### Your assignment
Reproduce the rows below in full, substituting "graph" for every occurrence of "chart" and leaving everything else unaltered. Omit the pictures from your answer.

### Input
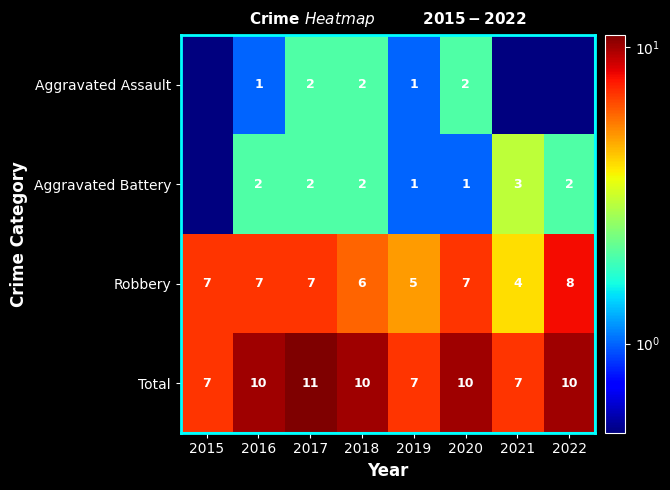

What is the maximum value shown in the chart?

11.0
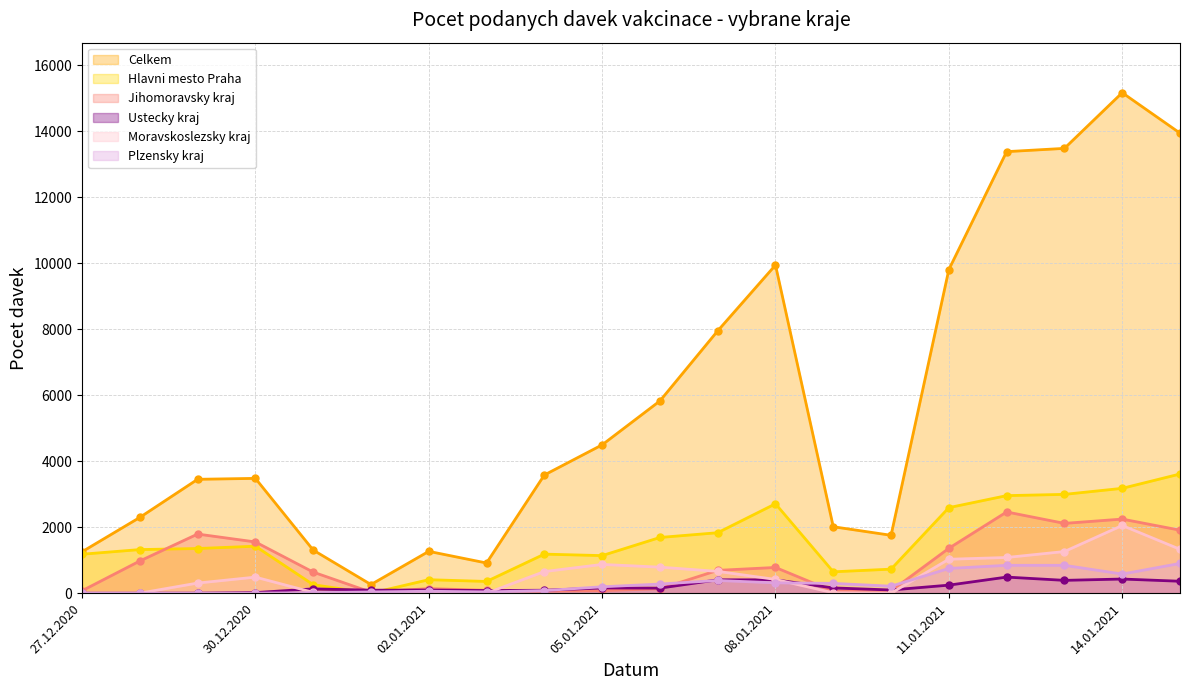

List the labels in order of Ustecky kraj value, smallest first.

27.12.2020, 28.12.2020, 29.12.2020, 30.12.2020, 03.01.2021, 04.01.2021, 01.01.2021, 02.01.2021, 10.01.2021, 31.12.2020, 06.01.2021, 05.01.2021, 09.01.2021, 11.01.2021, 15.01.2021, 13.01.2021, 07.01.2021, 08.01.2021, 14.01.2021, 12.01.2021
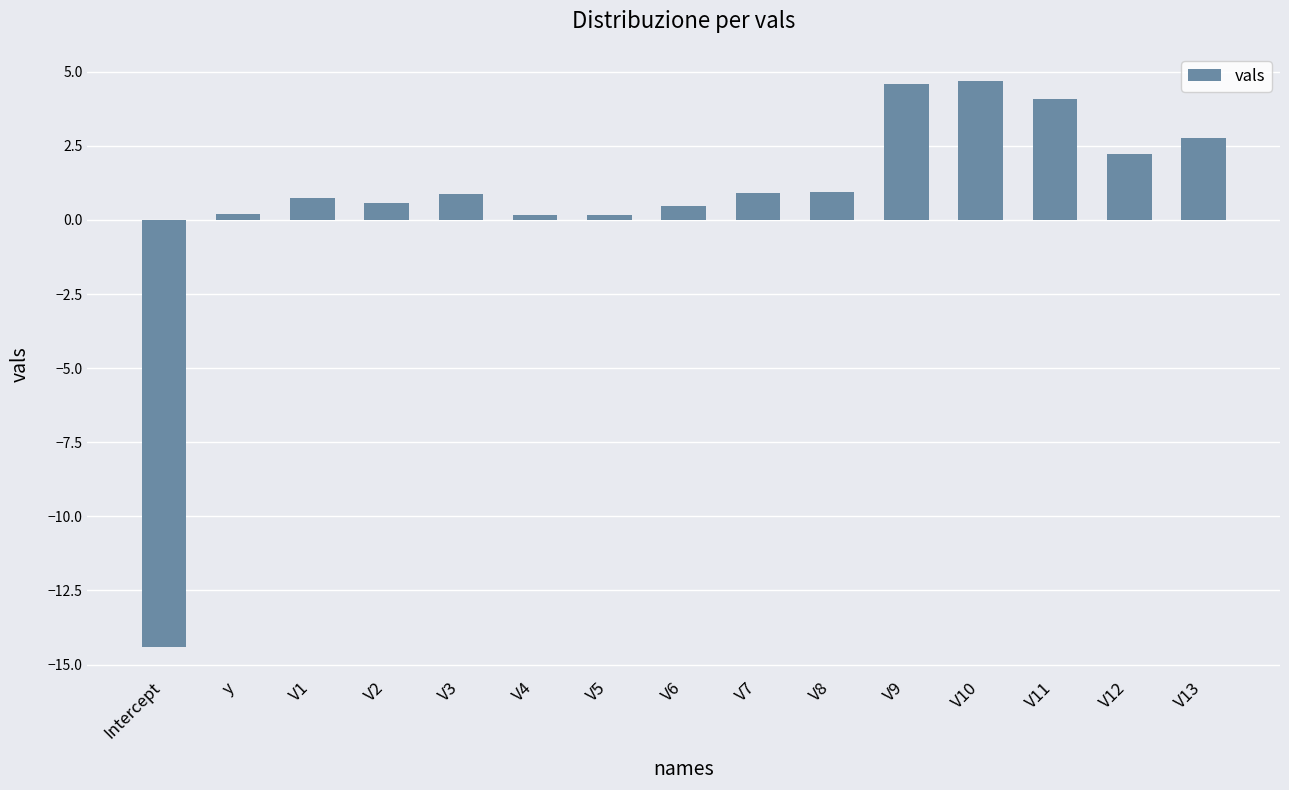

What is the change in value from Intercept to V11?

+18.5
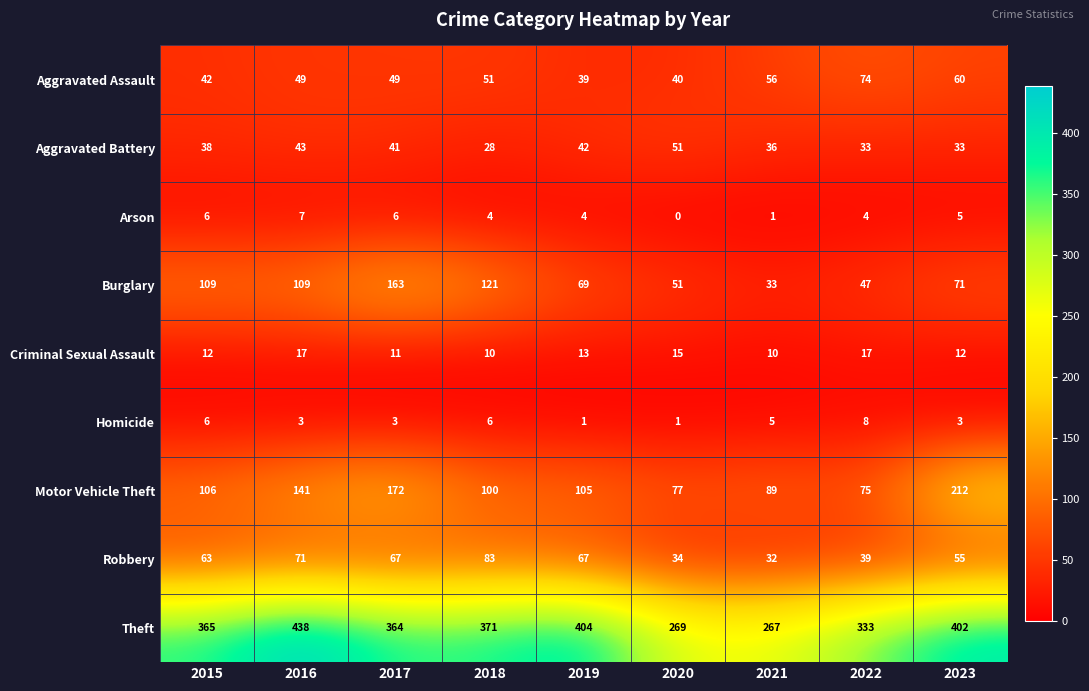

What is the average value of the Aggravated Assault series?

51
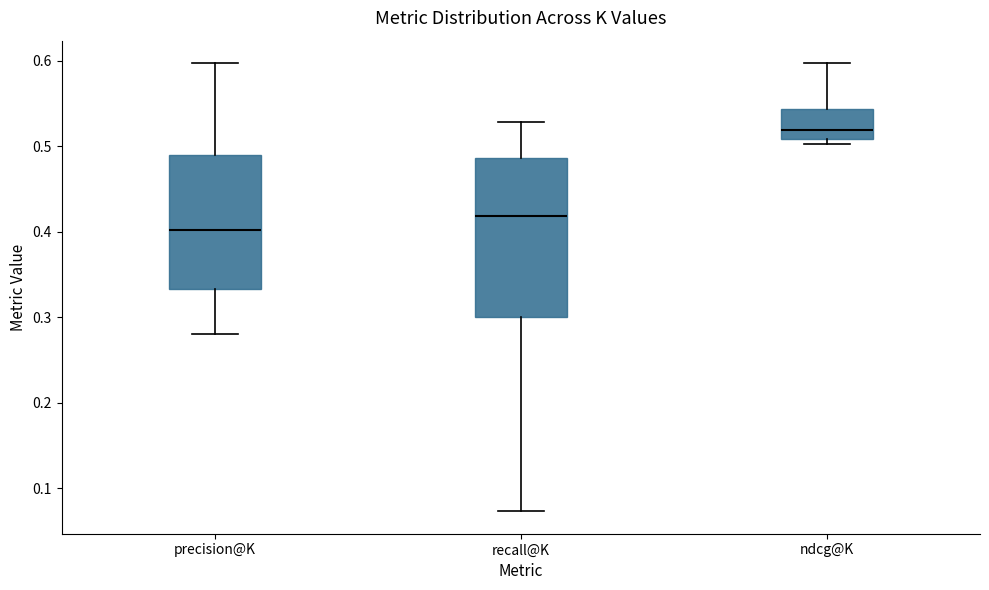

Reading left to right, transcribe this box plot: for each box, give where its median line is, the range the box spans, and where its two whiskers end, as read against the y-axis. The values are not printed on the chart, so give them approximately, as read against the axis.

precision@K: median 0.40, box 0.33 to 0.49, whiskers 0.28 to 0.60
recall@K: median 0.42, box 0.30 to 0.49, whiskers 0.07 to 0.53
ndcg@K: median 0.52, box 0.51 to 0.54, whiskers 0.50 to 0.60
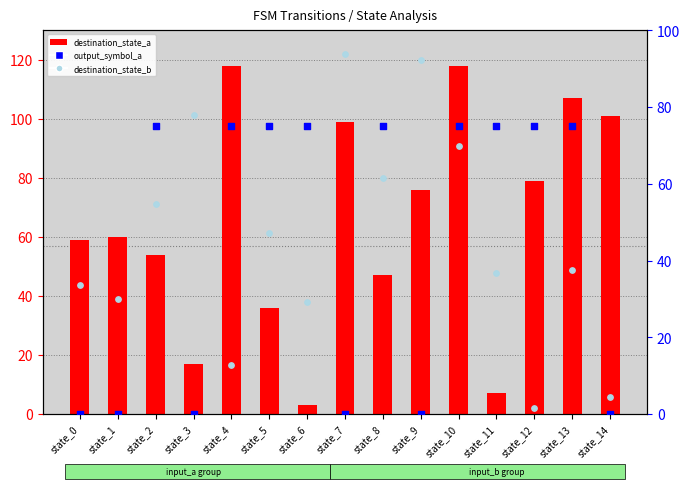

Which series has the largest total across all categories?

destination_state_a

### Solution to this task
What is the maximum value shown in the graph?

11.0

List the labels in order of Ustecky kraj value, smallest first.

27.12.2020, 28.12.2020, 29.12.2020, 30.12.2020, 03.01.2021, 04.01.2021, 01.01.2021, 02.01.2021, 10.01.2021, 31.12.2020, 06.01.2021, 05.01.2021, 09.01.2021, 11.01.2021, 15.01.2021, 13.01.2021, 07.01.2021, 08.01.2021, 14.01.2021, 12.01.2021

What is the change in value from Intercept to V11?

+18.5

What is the average value of the Aggravated Assault series?

51

Reading left to right, transcribe this box plot: for each box, give where its median line is, the range the box spans, and where its two whiskers end, as read against the y-axis. The values are not printed on the graph, so give them approximately, as read against the axis.

precision@K: median 0.40, box 0.33 to 0.49, whiskers 0.28 to 0.60
recall@K: median 0.42, box 0.30 to 0.49, whiskers 0.07 to 0.53
ndcg@K: median 0.52, box 0.51 to 0.54, whiskers 0.50 to 0.60

Which series has the largest total across all categories?

destination_state_a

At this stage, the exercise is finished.